The Labor of Leisure

by Laura Lee

 I am going to get so ripped. This was my first thought after I finally came to terms with the reality of COVID-19. After the loss of my job, my paycheck and my social circle; after the realization that what was happening was not going to go away, I decided not to waste a second of this unexpected “leisure” time. So, I was going to get ripped. I was going to run six miles a day instead of three. I was going to read the collected works of Henry Miller, Jane Austen, and Fyodor Dostoevsky. I was going to power wash the house. I was going to train for a marathon. I was going to knit a sweater and master the art of French cooking. I was going to finally put those short story ideas to paper and brush up on my Spanish. I was going to be structured. Productive. Efficient.

What I actually did was tumble down endless TikTok holes, where 40 something year old Mom’s drank wine before 11 a.m and countless cats clung to curtains. I played Call of Duty for days on end, re-watched old TV shows for the millionth time (really? Sex and the City again???) and mindlessly binged on bad 90’s movies. I knitted one panel of a cardigan before shoving the remaining yarn in the closet, read about half of Tropic of Cancer, and swapped the collected works of Dostoevsky for the collected works of Lianne Moriarty. Instead of mastering the art of French cooking, I mastered the art of ordering Chipotle. My kettlebells sat in the corner of my living room, gathering dust and after a broken toe, my daily running mileage went from three to zero. 

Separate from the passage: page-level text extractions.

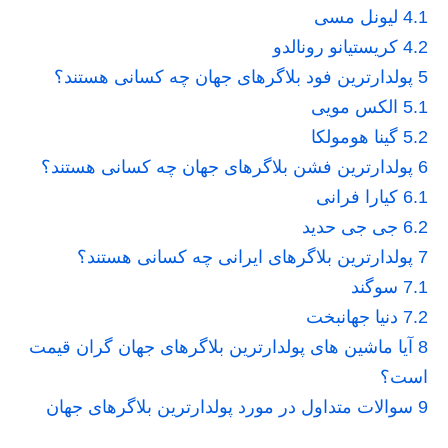
4.1
لیونل مسی
4.2
کریستیانو رونالدو
5
پولدارترین فود بلاگرهای جهان چه کسانی هستند؟
5.1
الکس مویی
5.2
گینا هومولکا
6
پولدارترین فشن بلاگرهای جهان چه کسانی هستند؟
6.1
کیارا فرانی
6.2
جی جی حدید
7
پولدارترین بلاگرهای ایرانی چه کسانی هستند؟
7.1
سوگند
7.2
دنیا جهانبخت
8
آیا ماشین های پولدارترین بلاگرهای جهان گران قیمت
است؟
9
سوالات متداول در مورد پولدارترین بلاگرهای جهان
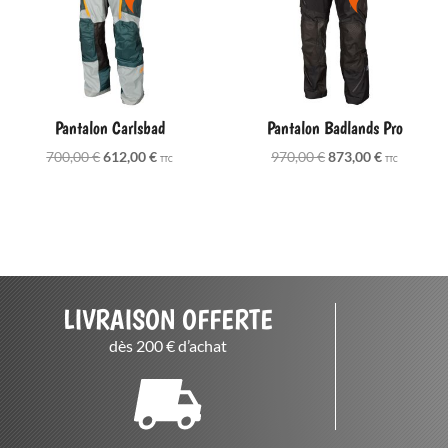
Pantalon Carlsbad
Pantalon Badlands Pro
Le
Le
Le
Le
700,00
€
612,00
€
970,00
€
873,00
€
TTC
TTC
prix
prix
prix
prix
initial
actuel
initial
actuel
était :
est :
était :
est :
700,00 €.
612,00 €.
970,00 €.
873,00 €.
LIVRAISON OFFERTE
dès 200 € d’achat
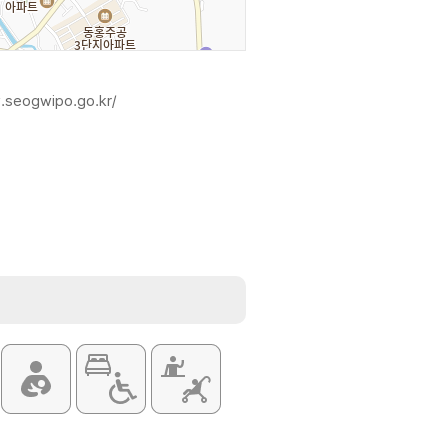
.seogwipo.go.kr/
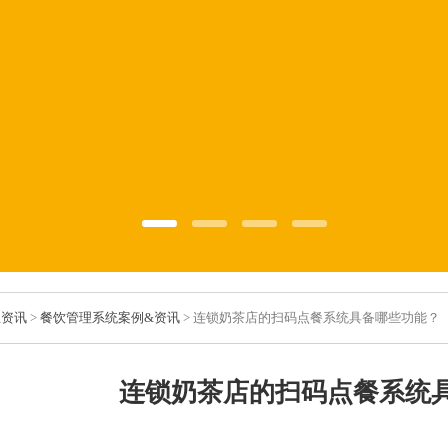
业资讯
>
餐饮管理系统案例&资讯
> 连锁奶茶店的扫码点餐系统具备哪些功能？
连锁奶茶店的扫码点餐系统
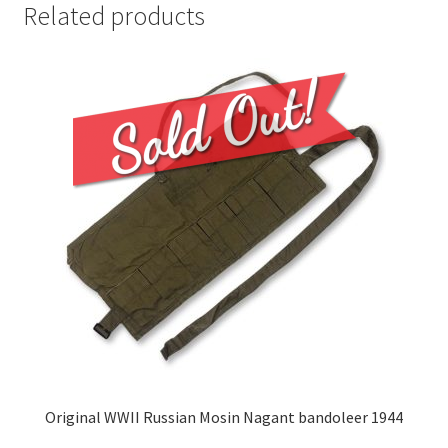
Related products
Original WWII Russian Mosin Nagant bandoleer 1944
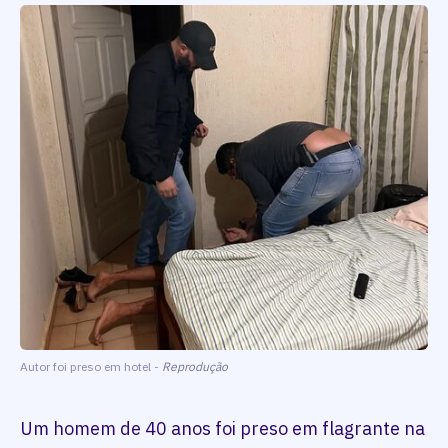
Autor foi preso em hotel -
Reprodução
Um homem de 40 anos foi preso em flagrante na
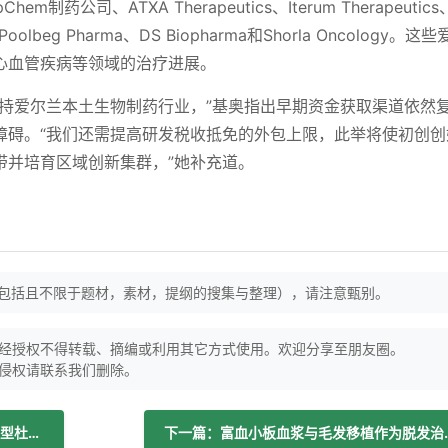
药公司、ATXA Therapeutics、Iterum Therapeutic
rch、Poolbeg Pharma、DS Biopharma和Shorla Oncology。
心血管疾病等领域的治疗进展。
支持爱尔兰本土生物制药行业，”基奥指出早期资金获取渠道依然
障碍。“我们还需提高研发税收抵免的外包上限，此举将使初创创
带并培育区域创新集群，”她补充道。
（包括且不限于题材，素材，提纲的搜集与整理），请注意甄别。
经授权不得转载、摘编或利用其它方式使用。欢迎分享至朋友圈。
侵权请联系我们删除。
上一篇：为儿子走遍加拿大的父亲庆祝新型杜氏肌营养不良症药物获批
下一篇：富血小板血浆与毛发移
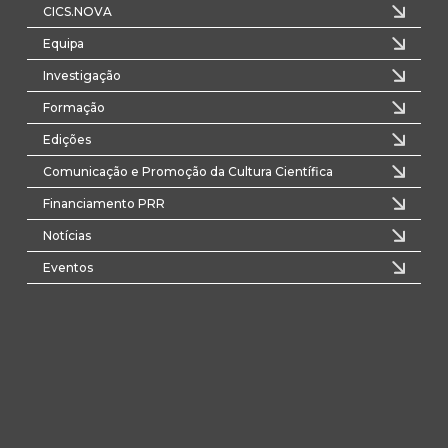
CICS.NOVA
Equipa
Investigação
Formação
Edições
Comunicação e Promoção da Cultura Científica
Financiamento PRR
Notícias
Eventos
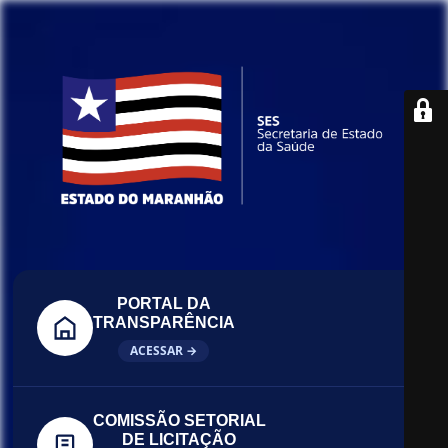
PORTAL DA
TRANSPARÊNCIA
ACESSAR →
COMISSÃO SETORIAL
DE LICITAÇÃO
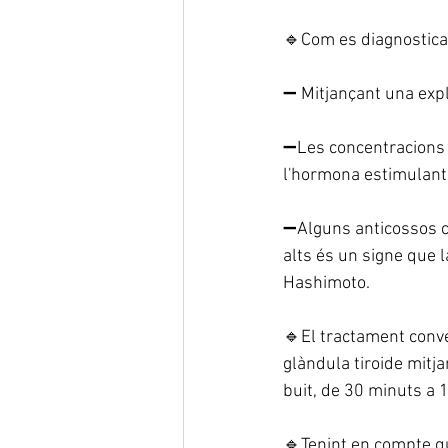
🔹Com es diagnostica 
➖ Mitjançant una explo
➖Les concentracions 
l'hormona estimulant 
➖Alguns anticossos co
alts és un signe que l
Hashimoto.
🔹El tractament conven
glàndula tiroide mitja
buit, de 30 minuts a 
🔹Tenint en compte q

With the exception of the last semester of my senior year as an undergrad, I have worked a full-time job since I was seventeen years old. That’s over a decade of my life where I had a function, a purpose. I never loved my job, which was one of the many reasons that I decided to further pursue my education, but it made me feel productive. More importantly, it kept me connected to the world.

I never realized what a cumulative effect downtime has. Every night I would think to myself tomorrow will be different, tomorrow I’ll get up and do something. But the next morning would come and I would wake up groggy from too much sleep. I would walk past my weights, past the unopened books that were piled in the corner and make my way to the couch. I would sit down, feeling the familiar sag of the cushion beneath me, plans for the day ahead already forgotten. By the time evening came, I would think another day wasted. 

This sense of ennui began to dictate my every move. It clung to my back like a living thing. Was I really the same person who was going to train for a marathon and learn how to cook?  I could barely get out of bed in the morning. Each day was endless, unchanging. I would think of a line to one of my favorite songs, Amy Hit the Atmosphere:

 “There has to be a change I’m sure/Today was just a day fading into another/And that can’t be what a life is for.” 

I would tell myself that it could be worse, remind myself of how lucky I was. I had a partner who still had their job, I had a roof over my head and food in the pantry. But using the tragedy of others to invalidate my sense of loss only made me feel more alone, less worthy, as if my feelings were a mere frivolity. So the days dragged on and I could feel my world getting smaller and smaller. I knew things would change, that my first semester as a Women’s History MA student at Sarah Lawrence College would challenge me in the ways that I needed, but it all just seemed so far away.

***

With the commencement of the fall semester, I am beginning to feel purposeful again. Over the past few weeks, I have begun to dig myself out of the hole I had grown far too comfortable in. I put away my PS3 and began to explore the readings in my book lists for class. The work, the community and the commitments are helping to rebuild what I lost. The structure offers a type of comfort I not only missed, but need to survive. I think of how I was this spring, and it frightens me that I became unmoored so easily. There were days when I felt that my sense of self was hanging only by the most tenuous of threads. My grip has once again begun to tighten, but the memory of how easily that can change will never leave me. I doubt I will ever finish my sweater (or give up Chipotle for that matter) but it feels good to run again. More than that, it feels good to be productive again, to be connected to others in a shared goal. That feeling of community gives me hope for the future, and that it something too precious to ever lose again.

Laura Lee (she/her) is a first year Women’s History MA candidate.  Her thesis work will be an exploration of the representation of child-free women throughout history and popular culture.  She loves pugs, travel, theater, sub-zero temperatures and any activity that involves jumping off a cliff.